Snap's proposed answer has been to invest in what Goyle positioned as one of India's largest attention research initiatives, using eye-tracking technology deployed either through controlled panel environments or through smartphone cameras in a non-intrusive setup, to generate data on where consumer attention actually falls across a media plan. For marketers whose VTR figures look healthy on paper but whose brand metrics are not moving, he argued this kind of measurement offers a far more honest read of what is working.

Understanding what Gen Z actually wants from brands requires an equally significant reset in assumptions. Research Snap conducted with the Economic Times found that this generation consistently gravitates toward content that is unpolished, emotionally honest and grounded in local identity. "Gen Z wants authentically messy stuff versus curated perfection," Goyle said. "It's about local pride, being conscious for the environment and the people around you." The generation is also considerably more intentional about its technology use than the dominant narrative suggests, preferring low-pressure environments built around close relationships over broadcast platforms designed for public performance.

That social architecture is central to how Goyle frames Snapchat's position in the market. The platform counts more than 250 million users in India, with 90 per cent of them aged between 13 and 34. It opens into a camera rather than a feed, a deliberate design signal that the user is the creator.
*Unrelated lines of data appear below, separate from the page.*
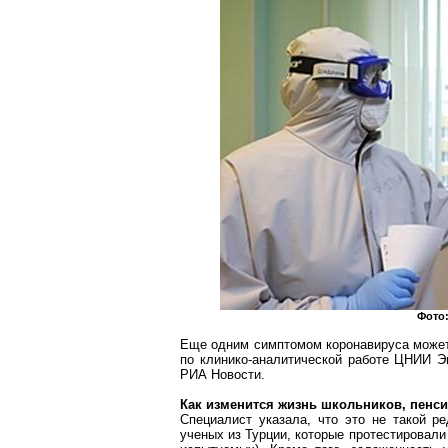
Фото
Еще одним симптомом
коронавируса
може
по клинико-аналитической работе ЦНИИ 
РИА Новости.
Как изменится жизнь школьников, пенс
Специалист указала, что это не такой р
ученых из Турции, которые протестировали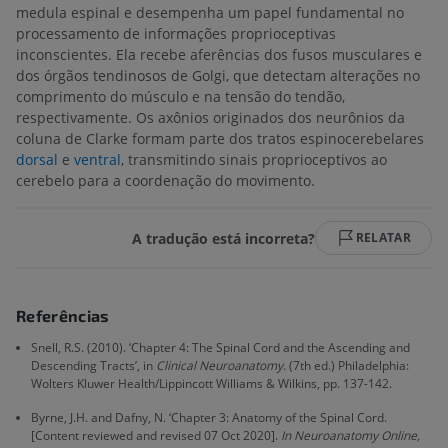
medula espinal e desempenha um papel fundamental no
processamento de informações proprioceptivas
inconscientes. Ela recebe aferências dos fusos musculares e
dos órgãos tendinosos de Golgi, que detectam alterações no
comprimento do músculo e na tensão do tendão,
respectivamente. Os axônios originados dos neurônios da
coluna de Clarke formam parte dos tratos espinocerebelares
dorsal
e
ventral
, transmitindo sinais proprioceptivos ao
cerebelo para a coordenação do movimento.
A tradução está incorreta?
RELATAR
Referências
Snell, R.S. (2010). ‘Chapter 4: The Spinal Cord and the Ascending and
Descending Tracts’, in
Clinical Neuroanatomy
. (7th ed.) Philadelphia:
Wolters Kluwer Health/Lippincott Williams & Wilkins, pp. 137-142.
Byrne, J.H. and Dafny, N. ‘Chapter 3: Anatomy of the Spinal Cord.
[Content reviewed and revised 07 Oct 2020].
In Neuroanatomy Online,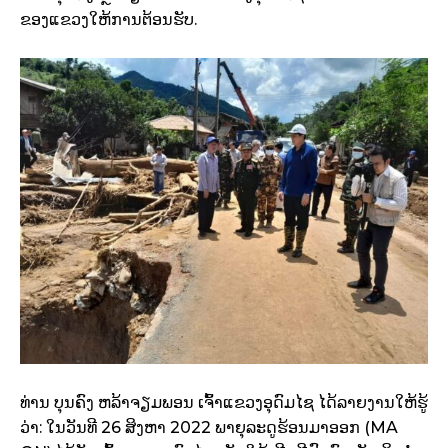
ຂອງແຂວງໃຫ້​ການ​ຕ້ອນ​ຮັບ.
ທ່ານ ບຸນຄົງ ຫລ້າຈຽມພອນ ເຈົ້າແຂວງອຸດົມໄຊ ໄດ້ລາຍງານໃຫ້ຮູ້
ວ່າ: ໃນວັນທີ 26 ສິງຫາ 2022 ​ພາ​ຍຸ​ລະ​ດູ​ຮ້ອນ​ມາ​ອອກ (MA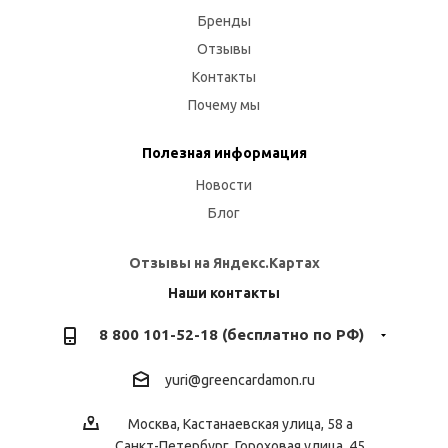
Бренды
Отзывы
Контакты
Почему мы
Полезная информация
Новости
Блог
Отзывы на Яндекс.Картах
Наши контакты
8 800 101-52-18 (бесплатно по РФ)
yuri@greencardamon.ru
Москва, Кастанаевская улица, 58 а
Санкт-Петербург, Гороховая улица, 45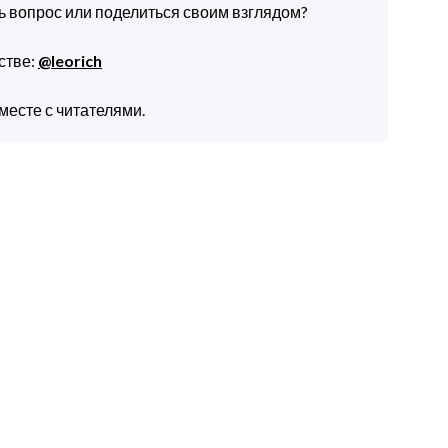
ть вопрос или поделиться своим взглядом?
стве:
@leorich
месте с читателями.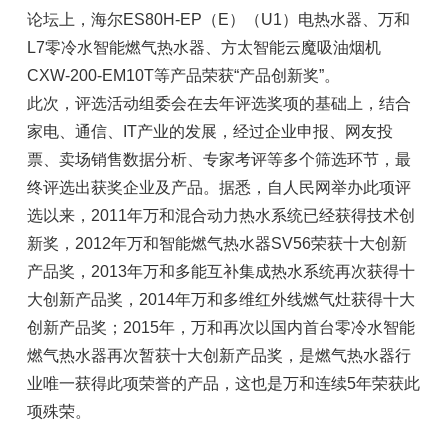
论坛上，海尔ES80H-EP（E）（U1）电热水器、万和
L7零冷水智能燃气热水器、方太智能云魔吸油烟机
CXW-200-EM10T等产品荣获“产品创新奖”。
此次，评选活动组委会在去年评选奖项的基础上，结合
家电、通信、IT产业的发展，经过企业申报、网友投
票、卖场销售数据分析、专家考评等多个筛选环节，最
终评选出获奖企业及产品。据悉，自人民网举办此项评
选以来，2011年万和混合动力热水系统已经获得技术创
新奖，2012年万和智能燃气热水器SV56荣获十大创新
产品奖，2013年万和多能互补集成热水系统再次获得十
大创新产品奖，2014年万和多维红外线燃气灶获得十大
创新产品奖；2015年，万和再次以国内首台零冷水智能
燃气热水器再次暂获十大创新产品奖，是燃气热水器行
业唯一获得此项荣誉的产品，这也是万和连续5年荣获此
项殊荣。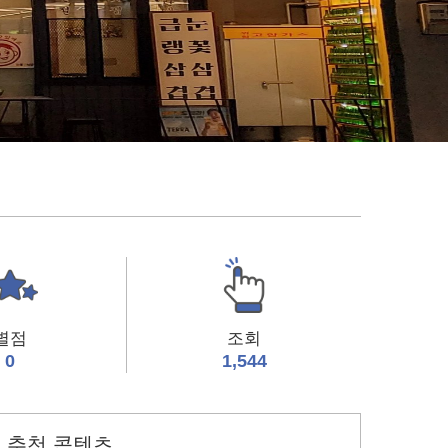
별점
조회
0
1,544
추천 콘텐츠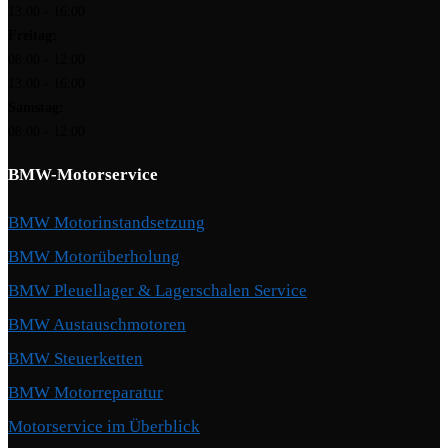
13:00 - 16:00
Freitag:
08:00 - 12:00
13:00 - 16:00
Samstag:
08:00 - 12:00
BMW-Motorservice
BMW Motorinstandsetzung
BMW Motorüberholung
BMW Pleuellager & Lagerschalen Service
BMW Austauschmotoren
BMW Steuerketten
BMW Motorreparatur
Motorservice im Überblick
Its primary use case is private, reciprocal communication between close friends, and users open the app between 30 and 40 times a day. "Young India is on Snapchat," Goyle said. "If you're not on the platform, I think you're missing out, not just today, but for the next ten years."

The commercial implication of that intimacy is what Goyle finds most significant for brands. When Snap partnered with Swiggy around Friendship Day, placing the brand's creative organically within the Spotlight and chat experience, the campaign drove 60,000 additional transactions and reached 66 million users in a single day. A separate campaign with RGU produced a 1.7 times lift in unaided brand awareness against competitive platforms, according to Kantar. Both results pointed to the same underlying dynamic, one that Goyle captured simply. "If you show up in the chat, you show up in the cart."

The cultural dimension of this argument matters too. Gen Z in India is not disengaged from the country's major festivals and social moments. It celebrates Holi, Diwali, Christmas and other occasions with genuine investment, but does so within closed, trusted circles rather than on public feeds. The planning, sharing, recommendations and purchases that surround those moments are happening in private conversations. For brands trying to locate where culture and commerce intersect for India's largest generation, Goyle's contention is that the answer has been hiding in the chat all along.